Saturday, 30 June 2007


Pradeep S Mehta and V. V. Singh
GOOD intentions of the government in pushing reforms anywhere are often thwarted by vested interests. Thus any policy to be adopted for accelerating growth must concomitantly identify the opposition, their concerns and solutions.
The commencement of economic liberalisation has witnessed considerable policy changes, with increased reliance on market forces. Alongside policy changes, several developing and transition economies, including India, have adopted competition laws as a follow-up action on their market-oriented economic reforms. In addition, most of these countries have adopted regulatory laws in several sectors, opened up for private players, which were hitherto reserved for public sector only. This upsurge of interest in competition and regulatory laws in developing economies reflects the substantial changes that have been taking place in their economic governance system.
Existing evidence suggests that the dimensions of governance that matter are the government's commitment to growth as a political objective and overall political climate in a country. An environment to this effect is created by sustained political leadership and what matters everywhere is how the political arrangements underpin the process. In developing countries, adoption and implementation of competition and regulatory laws is politically charged, as its objective is to constrain concentrated political and economic power while helping the more diffuse interests of ordinary, often poor, consumers and producers.
It would not be wrong to say that economic vested interests, which dominate political power, limit economic growth by curtailing economic opportunities which help in poverty reduction in developing countries. Competition benefits are often directed to well connected and entrenched. For example, the competition law in Mauritius states that anti-competitive agreements can be exempted from the provisions of the law, if the minister is satisfied that such agreements are beneficial to consumers. In Thailand, competition law has allegedly had very limited impact due to the unholy nexus between politicians and businessmen, and cronyism.
Competition policy is part of an investment climate aimed at improving economic growth and thereby helping poor. Competition policy should be more than a technical intervention in markets when competition challenges vested interests. As Joseph Stiglitz has observed: "Strong Competition Policy is not just a luxury to be enjoyed by rich countries, but a real necessity for those striving to create democratic market economies." An effective competition policy requires determination and administrative capacity to tackle at least some vested interests.

===

**Given exercise 1**
Reproduce the stretch of the competition policy piece from "The commencement of" through "economic governance system.", switching "competition laws" to "antitrust laws" wherever it occurs.
**Given exercise 2**
Resume the competition policy piece after its final sentence and carry it on.
The records that come next play no part in this work.

**Listed entries**

===

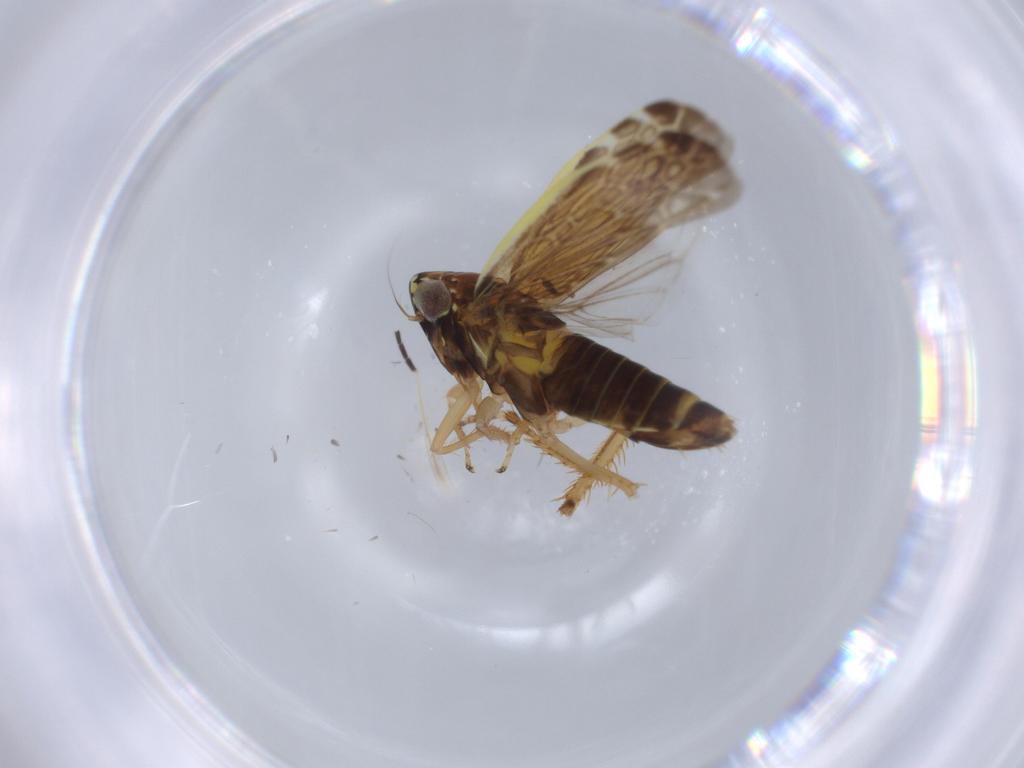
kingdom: Animalia
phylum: Arthropoda
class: Insecta
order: Hemiptera
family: Cicadellidae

===

**Exercise output 1**
The commencement of economic liberalisation has witnessed considerable policy changes, with increased reliance on market forces. Alongside policy changes, several developing and transition economies, including India, have adopted antitrust laws as a follow-up action on their market-oriented economic reforms. In addition, most of these countries have adopted regulatory laws in several sectors, opened up for private players, which were hitherto reserved for public sector only. This upsurge of interest in competition and regulatory laws in developing economies reflects the substantial changes that have been taking place in their economic governance system.

**Exercise output 2**
Competition policy must align with those political forces for change through economic growth while supporting the political stability on which sustainable growth dynamics depend. The political governance approach to competition policy suggests that competition policy must be judged not by economic efficiency gains alone, but by the greater aim of breaking the monopolies of economic and political power that currently prevent poverty reduction in developing countries.
This pursuit of political equity and fairness, as well as economic efficiency, requires that competition policy must build a culture of competition by gradually confronting vested interests that are sufficiently politically, as well as economically, significant. Here it can be suggested that competition authorities should focus on cases with strong vested interest element so as to build the credibility of the agency, rather than focus on economic impacts. Competition policy is, therefore, much more than a technocratic tool for achieving economic efficiency gains.
The 2005 Commission for Africa suggests that it is governments that "make markets and competition work". Governments can introduce competition principles into their own commercial activity. Some aspects of this do not depend on competition law. Competition policy may also emerge as a self-enforcing political bargain from repeated political interaction between consumers and producers based on a political settlement for economic growth.
Effective competition policy must be rooted in a local political context of the social contract between the people and the State that will shape the level playing field of fair competition. International experts may too often be overly keen to promote new laws as solutions but if developing countries are adopting competition law and policy, it is essential for them to understand the differences of history, legal tradition and ideology of state-market relations and the detailed cultural challenges. Developing countries' context is different from that of the developed countries and therefore customisation of regulatory endowment is necessary. Adopting OECD or US-style governance structures are being questioned in developing countries.
Competition policy in developing countries should be judged explicitly against its contribution to tackling the dominance of vested interests, for better growth and poverty reduction outcomes and for this a vibrant civil society and an active public interest law practice are crucial for building an effective political climate for reform. The adoption of competition policy can help create a culture of competition. Civil society demand can help, through consumer organisations, undertaking competition advocacy on behalf of the poor and vulnerable, suggested Max Everest-Phillips in a paper for a CUTS (based in Jaipur, India) research project on the political economy of regulatory regimes in the developing world.
It was concluded that political will and consumer advocacy are extremely important for the success of competition and regulation regimes in developing countries. The new challenge for fair competition is on how to make governments around the world more capable, more accountable and more responsible to deliver growth and welfare in a fair manner to common people. Therefore, the success of implementing competition law in most developing economies will depend upon how the gains are distributed, rather than on growth per se.
Moreover, regulatory authorities may not be able to do much in situations that call for change in government policy/rules. In such a politico-economic system, it becomes difficult for the competition and regulatory authorities to follow the objective of promoting efficient markets. Thus, developing countries have to align competition policy outcomes and incentives for politicians, so that adoption of competition/regulatory law gets political buy-in.